Bu anı da benim “Bir Numaralı Tanık” kitabımdan bir bölüm

“Menderes basını sadece karşısına almakla kalmadı. Bir de ‘Besleme Basın’ yarattı. Bu arada DP’nin gözde bir yazarından da söz etmek isterim.” Beslemelerden değildi. DP’nin dinci tarafının ideologu usta bir şairdi. Üstad Necip Fazıl Kısakürek’ten söz ediyorum. Üstad şair yüz tikleri olan, çok sigara içen, tanımadıkları yanında az konuşan, at yarışlarına meraklı biriydi. Paranın onun için hiç önemi yoktu. En parasız kaldığı günlerde bile, bir telefonu, ya da iki satırlık bir notu tüm bakanları ayağa kaldırırdı. Devlet bankalarının genel müdürleri üzerinde büyük nüfuzu vardı. Örneğin Ziraat Bankası Genel Müdürü Mithat Dülge’nin - ki Başbakan’ın en değer verdiği isimlerden biriydi- odasına kapıyı vurmadan girer:

“- Oğlum Mithat! Bana para lazım, sana birkaç reklam skeçi yazayım” der, sonra Genel Müdürün özel çalışma odasına girer ve birkaç saat içinde Ankara Radyosu için nefis iki skeç kaleme alır ve masasına bırakıp merkez veznesinden gelecek ‘morları’ beklerdi. Üstad morlar dediği iki bin lirayı alır ve sonra bahis oynamaya hipodroma.. Morlar orada erir Üstad hiç üzülmezdi. Hemen Sümerbank Genel Müdürü Ahmet Dallı’yı ziyaret ederdi. Üstad içkiyi severdi. Onun nasıl olup din simsarlarının idolü olduğunu anlamaya çalışırdım. Bir gün Başbakan’a mektup yazmış ve demişti ki: “Başbakan’ım kulunuz bu Ankara köşelerinde ve lokantalarda sefalet içindeyken ...” Üstadın otel köşeleri dediği oteller, Belvü Palas veya Ankara Palas’tı. Lokanta ise ünlü Karpiç...”
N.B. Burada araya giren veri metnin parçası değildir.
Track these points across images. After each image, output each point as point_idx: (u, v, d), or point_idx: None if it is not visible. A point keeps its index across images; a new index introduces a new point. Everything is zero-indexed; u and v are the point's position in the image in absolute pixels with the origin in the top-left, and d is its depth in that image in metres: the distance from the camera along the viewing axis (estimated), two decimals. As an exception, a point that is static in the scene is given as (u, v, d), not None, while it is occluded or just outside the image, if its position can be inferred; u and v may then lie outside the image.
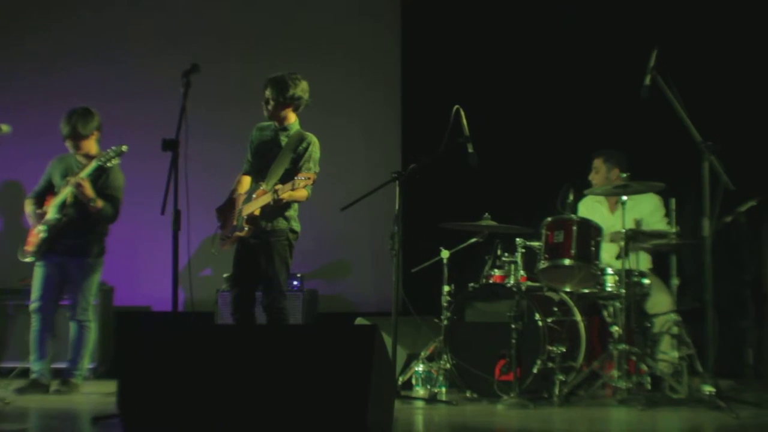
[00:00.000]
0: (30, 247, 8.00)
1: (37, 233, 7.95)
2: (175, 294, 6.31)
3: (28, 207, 8.10)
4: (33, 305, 8.04)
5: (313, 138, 7.26)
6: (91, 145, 8.05)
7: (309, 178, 6.77)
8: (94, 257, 8.04)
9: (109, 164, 7.85)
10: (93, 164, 7.85)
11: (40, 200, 8.08)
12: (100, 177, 7.91)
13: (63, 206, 7.89)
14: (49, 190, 8.11)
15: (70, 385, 7.96)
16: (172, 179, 6.27)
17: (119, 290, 9.91)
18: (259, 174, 7.29)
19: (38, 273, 8.04)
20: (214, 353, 4.97)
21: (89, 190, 7.79)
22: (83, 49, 10.53)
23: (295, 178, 6.82)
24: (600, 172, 8.15)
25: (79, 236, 7.96)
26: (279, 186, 6.89)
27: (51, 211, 7.92)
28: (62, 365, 8.19)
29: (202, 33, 10.46)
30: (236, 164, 7.61)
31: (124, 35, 10.57)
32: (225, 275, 8.68)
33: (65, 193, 7.87)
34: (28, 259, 8.04)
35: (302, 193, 6.99)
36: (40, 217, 7.97)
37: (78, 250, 7.98)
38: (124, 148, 7.85)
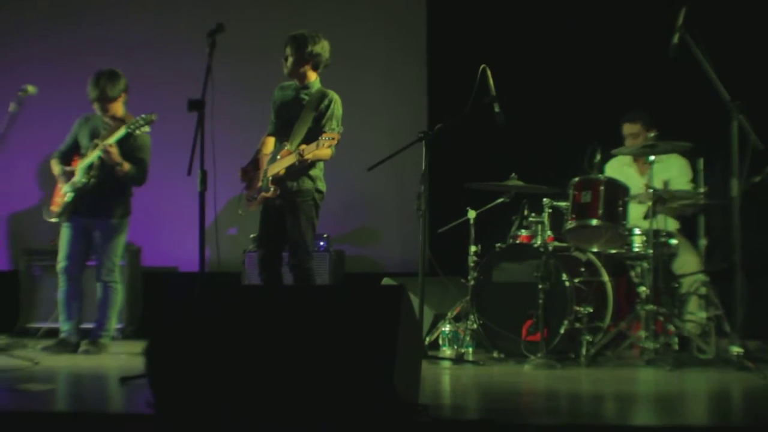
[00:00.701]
0: (55, 207, 8.04)
1: (64, 194, 7.98)
2: (202, 254, 6.32)
3: (56, 167, 8.11)
4: (60, 266, 8.08)
5: (334, 95, 7.24)
6: (119, 107, 8.06)
7: (333, 138, 6.76)
8: (119, 218, 8.07)
9: (138, 132, 7.85)
10: (122, 130, 7.84)
11: (66, 159, 8.10)
12: (127, 140, 7.91)
13: (90, 168, 7.91)
14: (74, 149, 8.13)
15: (98, 345, 8.01)
16: (198, 139, 6.27)
17: (146, 251, 9.94)
18: (282, 134, 7.29)
19: (65, 234, 8.08)
20: (241, 314, 4.97)
21: (117, 156, 7.81)
22: (107, 7, 10.50)
23: (320, 137, 6.81)
24: (640, 137, 8.05)
25: (105, 198, 7.98)
26: (303, 146, 6.89)
27: (78, 174, 7.94)
28: (90, 325, 8.23)
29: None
30: (262, 123, 7.61)
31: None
32: (252, 236, 8.68)
33: (93, 156, 7.88)
34: (53, 219, 8.08)
35: (326, 152, 6.98)
36: (69, 176, 7.99)
37: (103, 211, 8.01)
38: (154, 117, 7.86)
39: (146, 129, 7.88)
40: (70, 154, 8.12)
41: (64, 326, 8.10)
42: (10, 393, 5.87)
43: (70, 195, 7.95)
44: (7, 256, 10.24)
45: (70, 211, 8.00)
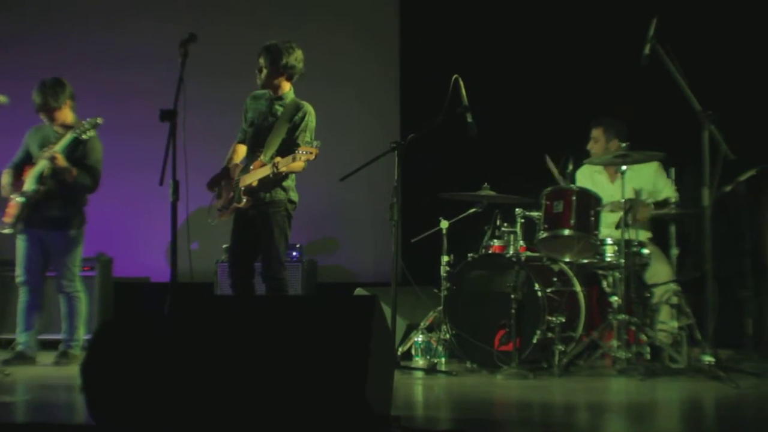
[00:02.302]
0: (8, 218, 7.98)
1: (17, 204, 7.93)
2: (174, 265, 6.29)
3: (5, 178, 8.07)
4: (19, 279, 8.08)
5: (309, 107, 7.24)
6: (66, 115, 8.04)
7: (311, 153, 6.73)
8: (76, 229, 8.05)
9: (84, 136, 7.83)
10: (69, 136, 7.85)
11: (19, 171, 8.05)
12: (77, 148, 7.88)
13: (40, 177, 7.87)
14: (27, 160, 8.09)
15: (69, 356, 7.98)
16: (170, 150, 6.25)
17: (118, 261, 9.90)
18: (255, 144, 7.27)
19: (20, 247, 8.06)
20: (213, 324, 4.95)
21: (63, 162, 7.78)
22: (77, 19, 10.47)
23: (297, 151, 6.79)
24: (599, 142, 8.12)
25: (59, 209, 7.96)
26: (279, 159, 6.87)
27: (28, 182, 7.91)
28: (54, 336, 8.21)
29: (199, 1, 10.41)
30: (235, 134, 7.58)
31: (120, 3, 10.50)
32: (224, 246, 8.66)
33: (42, 164, 7.85)
34: (6, 231, 8.02)
35: (299, 165, 6.97)
36: (17, 187, 7.95)
37: (58, 223, 7.98)
38: (99, 120, 7.87)
39: (92, 133, 7.86)
40: (22, 166, 8.08)
41: (20, 338, 8.08)
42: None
43: (21, 200, 7.90)
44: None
45: (24, 219, 7.94)
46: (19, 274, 8.05)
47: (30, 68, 10.05)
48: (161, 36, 9.73)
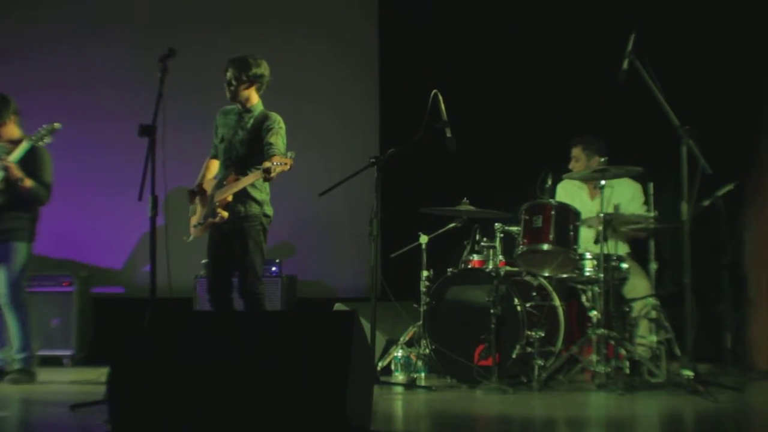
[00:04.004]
0: None
1: None
2: (153, 280, 6.28)
3: None
4: None
5: (277, 117, 7.21)
6: (12, 130, 7.97)
7: (286, 164, 6.70)
8: (26, 241, 7.92)
9: (41, 143, 7.77)
10: (24, 145, 7.76)
11: None
12: (29, 160, 7.79)
13: None
14: None
15: (28, 373, 7.86)
16: (149, 165, 6.24)
17: (97, 277, 9.87)
18: (227, 158, 7.25)
19: None
20: (192, 339, 4.95)
21: (17, 171, 7.70)
22: (55, 36, 10.44)
23: (274, 160, 6.73)
24: (580, 160, 8.13)
25: (11, 220, 7.85)
26: (268, 164, 6.76)
27: None
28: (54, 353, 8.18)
29: (176, 17, 10.40)
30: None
31: (97, 21, 10.47)
32: (203, 261, 8.65)
33: None
34: None
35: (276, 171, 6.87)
36: None
37: (10, 235, 7.85)
38: (57, 125, 7.78)
39: (49, 139, 7.78)
40: None
41: None
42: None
43: None
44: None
45: None
46: None
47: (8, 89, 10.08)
48: (138, 52, 9.73)
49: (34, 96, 8.85)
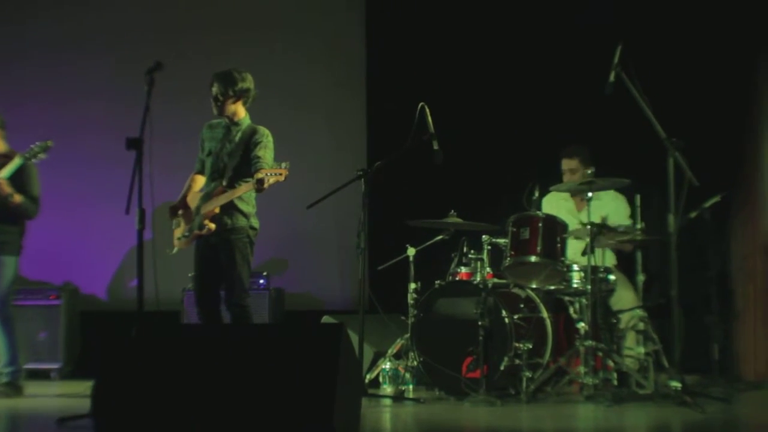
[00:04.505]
0: None
1: None
2: (141, 293, 6.27)
3: None
4: None
5: (265, 130, 7.22)
6: None
7: (281, 174, 6.69)
8: (12, 255, 7.89)
9: (34, 160, 7.76)
10: (17, 161, 7.74)
11: None
12: (18, 174, 7.77)
13: None
14: None
15: (15, 386, 7.83)
16: (136, 178, 6.24)
17: (84, 290, 9.85)
18: (215, 171, 7.24)
19: None
20: (180, 352, 4.94)
21: (7, 187, 7.68)
22: (41, 48, 10.43)
23: (268, 171, 6.72)
24: (577, 172, 8.06)
25: None
26: (261, 175, 6.74)
27: None
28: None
29: (162, 29, 10.39)
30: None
31: (83, 33, 10.46)
32: (191, 274, 8.64)
33: None
34: None
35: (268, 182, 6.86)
36: None
37: None
38: (50, 143, 7.76)
39: (43, 156, 7.77)
40: None
41: None
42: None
43: None
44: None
45: None
46: None
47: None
48: (125, 64, 9.72)
49: (19, 109, 8.83)
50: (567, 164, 8.21)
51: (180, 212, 7.31)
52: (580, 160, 8.13)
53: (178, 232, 7.30)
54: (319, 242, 10.23)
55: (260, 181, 6.70)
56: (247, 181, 6.87)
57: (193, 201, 7.28)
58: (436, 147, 7.35)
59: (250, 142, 7.15)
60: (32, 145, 7.76)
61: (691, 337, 7.33)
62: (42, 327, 9.31)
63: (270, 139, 7.19)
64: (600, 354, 7.15)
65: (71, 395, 7.68)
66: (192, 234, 7.15)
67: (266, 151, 7.12)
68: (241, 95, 7.22)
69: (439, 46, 9.88)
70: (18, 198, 7.73)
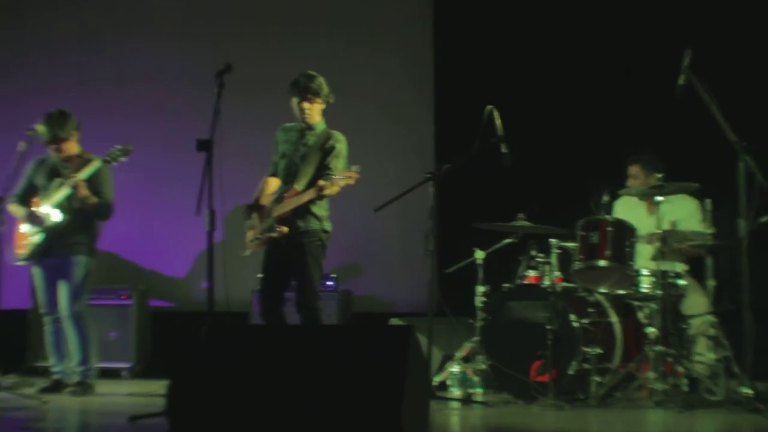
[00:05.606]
0: (23, 250, 7.94)
1: (31, 235, 7.90)
2: (211, 295, 6.32)
3: (19, 210, 7.99)
4: (41, 310, 8.06)
5: (340, 135, 7.25)
6: (72, 146, 8.02)
7: (351, 177, 6.72)
8: (86, 255, 7.97)
9: (114, 163, 7.82)
10: (96, 163, 7.79)
11: (24, 202, 7.99)
12: (94, 176, 7.83)
13: (63, 207, 7.82)
14: (30, 192, 8.03)
15: (85, 385, 7.93)
16: (206, 179, 6.29)
17: (155, 291, 9.95)
18: (288, 174, 7.27)
19: (37, 277, 8.02)
20: (249, 354, 4.97)
21: (85, 190, 7.74)
22: (116, 51, 10.55)
23: (338, 175, 6.75)
24: (639, 178, 8.05)
25: (73, 235, 7.89)
26: (322, 182, 6.80)
27: (50, 214, 7.81)
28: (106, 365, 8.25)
29: (231, 27, 10.45)
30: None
31: (158, 38, 10.57)
32: (259, 276, 8.70)
33: (62, 193, 7.78)
34: (21, 263, 8.00)
35: (335, 189, 6.91)
36: (35, 217, 7.88)
37: (72, 249, 7.91)
38: (130, 147, 7.82)
39: (123, 160, 7.84)
40: (27, 197, 8.00)
41: (56, 367, 8.07)
42: (18, 432, 5.88)
43: (41, 236, 7.86)
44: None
45: (40, 252, 7.92)
46: (41, 305, 8.03)
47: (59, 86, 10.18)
48: (194, 66, 9.79)
49: (91, 110, 8.93)
50: (630, 170, 8.19)
51: (254, 214, 7.34)
52: (642, 166, 8.09)
53: (251, 234, 7.33)
54: (387, 244, 10.23)
55: (320, 188, 6.76)
56: (317, 186, 6.90)
57: (266, 202, 7.31)
58: (504, 150, 7.34)
59: (324, 147, 7.18)
60: (112, 148, 7.82)
61: (762, 344, 7.24)
62: (113, 326, 9.41)
63: (343, 145, 7.22)
64: (670, 359, 7.10)
65: (142, 394, 7.77)
66: (264, 236, 7.18)
67: (338, 160, 7.14)
68: (326, 102, 7.25)
69: (508, 46, 9.84)
70: (94, 200, 7.81)
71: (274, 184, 7.41)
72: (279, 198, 7.21)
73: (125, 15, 10.67)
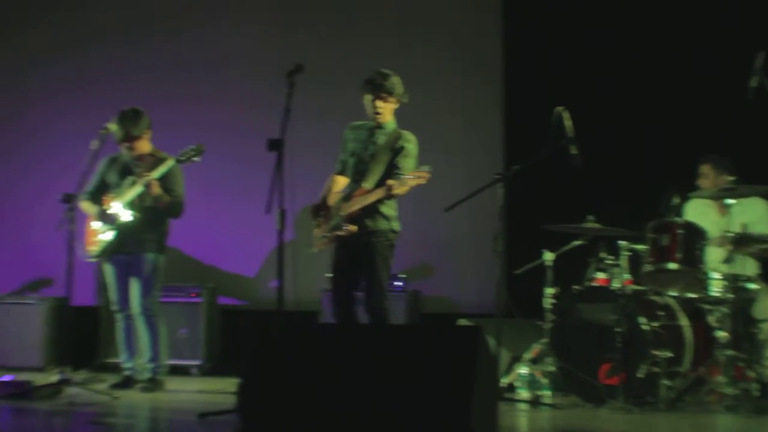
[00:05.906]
0: (94, 247, 8.03)
1: (103, 232, 7.99)
2: (281, 293, 6.36)
3: (91, 207, 8.09)
4: (113, 307, 8.15)
5: (410, 135, 7.25)
6: (145, 145, 8.08)
7: (422, 177, 6.72)
8: (158, 253, 8.05)
9: (188, 163, 7.88)
10: (170, 162, 7.86)
11: (96, 200, 8.09)
12: (166, 175, 7.90)
13: (135, 206, 7.90)
14: (102, 189, 8.12)
15: (155, 382, 8.01)
16: (277, 179, 6.33)
17: (224, 289, 10.01)
18: (357, 173, 7.29)
19: (109, 274, 8.11)
20: (321, 352, 5.00)
21: (158, 188, 7.81)
22: (188, 52, 10.62)
23: (407, 175, 6.76)
24: (709, 177, 8.01)
25: (144, 232, 7.97)
26: (392, 182, 6.81)
27: (122, 212, 7.89)
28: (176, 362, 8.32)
29: (300, 28, 10.48)
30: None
31: (228, 37, 10.63)
32: (329, 275, 8.73)
33: (135, 191, 7.85)
34: (92, 260, 8.10)
35: (405, 189, 6.91)
36: (106, 215, 7.97)
37: (143, 247, 7.99)
38: (203, 147, 7.86)
39: (197, 160, 7.89)
40: (99, 195, 8.10)
41: (127, 363, 8.16)
42: (90, 427, 5.95)
43: (114, 234, 7.95)
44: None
45: (111, 249, 8.01)
46: (113, 302, 8.12)
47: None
48: (265, 66, 9.86)
49: (163, 110, 9.02)
50: (701, 169, 8.14)
51: (321, 212, 7.37)
52: (712, 166, 8.03)
53: (318, 232, 7.36)
54: (456, 245, 10.20)
55: (389, 188, 6.76)
56: (385, 185, 6.90)
57: (333, 201, 7.33)
58: (574, 152, 7.31)
59: (394, 146, 7.19)
60: (185, 148, 7.89)
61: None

Şu notu da eklemeliyim: Necip Fazıl kimilerine göre büyük şairdir ve bugün bile, Sayın Başbakan’ın hürmette kusur etmemesi gerekir. Tabii Atatürk’ün o edebiyat şaheseri kabul edilen Gençliğe Hitabına karşı onun bir şiirinde gençliği tasvir ederken “Kin ve garezden” söz etmesinin sakıncasını ve garabetini içeren son iki satırını neden okumadığı hariç... Bazen anılar çok şey ifade etmiyor mu? Bir yanda hocaefendiyi buyur edip ona itibar eden Atatürk, öte yanda İslami Gençliğe örnek gösterilen “Üstadın şiirlerini Sayın Başbakan’ın hasta hasta okumak zorunda kalışı.” Ve acısı, şiirin son iki satırını okumadan gençliğe kin ve garezi hoşgörü içinde dillendirmesi gibi.

Size de rastlantı ve üslup garip gelmiyor mu?